Requirement 1 = In the article on resource management for virtualization, who sets the resource controls through which constraints are typically enforced?
Requirement 2 = Carry the article on resource management for virtualization forward from its final sentence.
### Text excerpt ###
Virtualization @ Oracle (Part 5: Resource Management as Enabling Technology for Virtualization)
By uwes on Apr 24, 2012
After discussing Oracle VM and OS-Virtualization with Zones and Containers in the previous articles, we will cover some enabling technologies for virtualization in the next two articles and start with
Resource Management as Enabling Technology for Virtualization
Of course here we are talking about IT Resource Management as technology, but why is this important? In the first article of this series we have used a definition of virtualization:
"Virtualization, in computing, is the creation of a virtual (rather than actual) version of something, such as a hardware platform, operating system, a storage device or network resources."
Resources are the foundation that get virtualized by the different virtualization technologies. These are:
- Hardware like the CPU, memory or devices
- The network
- The Operating System
- The desktop
- A general software layer.
Resource management limits access to shared resources, but also monitors resource consumption and collects accounting information.
The management of these resources is important, because many consumers like VMs, zones, containers or virtual desktops are requesting resources. Consolidating different workloads on one system also means to combine workloads with different needs for throughput, response time, availability and service level agreements on one system.
But resources are always limited and they are shared among many virtualization environments on one IT system, therefore it is important to restrict access to specific shared resources, isolate resources from being used by certain workloads or at least limit shared resource consumption of workloads. With that, we can guarantee a service level for each virtualized environment or can influence their performance. Without resource management all workloads would be handled equally, based on their resource requests. The result could be that e.g. one VM consumes much memory during runtime and other VMs on the same system get blocked because an important memory request can no longer be served, because of no more available memory. Another example is how many resources (e.g. CPU) should be shown to or seen by a virtualized environment. This could be important for license or software behavior reasons.
So the goals of resource management related to zones, container or VM are:
- Prevent them from consuming resources unlimited
- Change a priority, based on external events
- Balance resource guarantees against the goal of maximizing system utilization
By using constraints we set bounds on the consumption of specific resources. With that we can control ill-behaved environments, that would otherwise compromise the performance of other environments, the whole system or might also have an effect to the availability through unregulated resource requests. Typically constraints are enforced through resource controls, which are set by the system administrator. Examples for resource controls can be e.g.:
- Used semaphore
- Number of open files
- Used virtual memory
- Number of processes
- Used network bandwidth
There are different ways to act by the system, if a specific bound has been reached.
### Data for review ###
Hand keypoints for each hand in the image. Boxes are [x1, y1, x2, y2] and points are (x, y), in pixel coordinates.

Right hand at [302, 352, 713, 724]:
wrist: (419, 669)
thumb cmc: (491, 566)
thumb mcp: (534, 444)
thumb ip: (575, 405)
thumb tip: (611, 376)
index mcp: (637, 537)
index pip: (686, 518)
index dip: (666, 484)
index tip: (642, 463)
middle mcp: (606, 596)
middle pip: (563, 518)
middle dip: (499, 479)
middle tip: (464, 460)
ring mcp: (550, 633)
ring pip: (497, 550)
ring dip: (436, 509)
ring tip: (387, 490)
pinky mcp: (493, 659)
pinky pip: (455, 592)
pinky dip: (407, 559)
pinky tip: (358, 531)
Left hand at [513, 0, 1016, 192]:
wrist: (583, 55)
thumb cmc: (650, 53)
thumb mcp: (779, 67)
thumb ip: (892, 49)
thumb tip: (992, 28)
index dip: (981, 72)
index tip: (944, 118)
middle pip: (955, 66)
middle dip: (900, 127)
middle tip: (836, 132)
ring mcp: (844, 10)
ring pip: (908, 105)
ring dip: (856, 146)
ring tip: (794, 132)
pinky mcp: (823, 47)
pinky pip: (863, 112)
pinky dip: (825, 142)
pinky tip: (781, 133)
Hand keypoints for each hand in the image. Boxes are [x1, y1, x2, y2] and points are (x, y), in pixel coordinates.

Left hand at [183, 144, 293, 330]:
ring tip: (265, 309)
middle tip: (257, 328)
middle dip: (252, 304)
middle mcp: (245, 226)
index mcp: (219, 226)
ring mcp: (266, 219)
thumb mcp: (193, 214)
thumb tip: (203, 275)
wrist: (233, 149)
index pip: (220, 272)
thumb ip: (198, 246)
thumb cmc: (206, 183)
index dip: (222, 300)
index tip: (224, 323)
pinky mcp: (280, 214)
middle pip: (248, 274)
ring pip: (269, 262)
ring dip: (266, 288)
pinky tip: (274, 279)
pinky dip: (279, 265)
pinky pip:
###
Written answer 1 = The system administrator.

Written answer 2 =
- Allowing the request, but let the requester know that the bound has been reached
- Cap the resource delivery on the defined bound
- Reject the whole resource request with an error message to the application
- Generate an action on the system to free-up resources and provide the requester with the needed resources
Depending on the implementation, applications or virtualized environments must be modified to know about resource controls and constraints. But the use of constraints is very flexible and enables the change of boundaries during runtime. And the use of constraints enables a workload to use free resources that have been assigned, but not needed by a different workload.
Example 1: Constraints are important and useful for all kind of shared parallel access to resources. Good examples are processes, project or Oracle Solaris Zones. They all use and share one Kernel. That’s why many resource controls have been introduced in Oracle Solaris, to be able to limit their resource consumption. There is e.g. the resource control of zone.max-processes in Oracle Solaris 11, which limits the number of processes a zone can run. This is important to limit, because the process table of each OS Kernel is large, but limited in size. With this resource control we limit the portion of a zone on this table and prevent the system from ill-behaved administrative work in a zone like infinite shell-scripts creating processes. With the resource control enabled, the kernel will at some point no longer allow the zone to create a new process.
Example 2: Another common shared resource in systems is typically the network, so the connection of the workloads to the outside world. If all VM share one network cable, the bandwidth-consumption needs to be limited by VM. We will cover this example more in detail within the next article.
With scheduling we divide a resource into specific intervals and allocate them, based on a predictable algorithm. If an allocation is not needed, the resource interval can be used by others.
An example for a scheduled resource is CPU-time. With this mechanism the available time of a CPU is divided into allocation units, which are used by applications. Scheduling-based resource management enables full utilization of a configuration. But in a critically committed or over-committed situation the scheduling algorithm guarantees controlled access of all applications to the resource. Depending on the scheduling algorithm it is to be defined what “controlled access” means and under what reasons and measurements the allocation units are changed or assigned to applications. This can be based e.g. on predefined importance of an application.
Example 1: Scheduling is achieved by the use of the fair share scheduler (FSS) in Oracle Solaris together with Oracle Solaris Zones. The FSS allows the allocation of CPU resources. Each zone can have a share assigned to it. The shares are used to manage the CPU resources in the event that the zones compete for CPU time.
- If the workload is less than 100%, no management is done since free CPU capacity is still available.
- If the workload is at 100%, the fair share scheduler is activated and modifies the priority of the participating processes such that the assigned CPU capacity of a zone corresponds to the defined share.
- The defined share is calculated from the share value of an active zone divided by the sum of the shares of all active zones.
With the FSS we guarantee the response time of workloads, based on CPU shares if the system is fully utilized.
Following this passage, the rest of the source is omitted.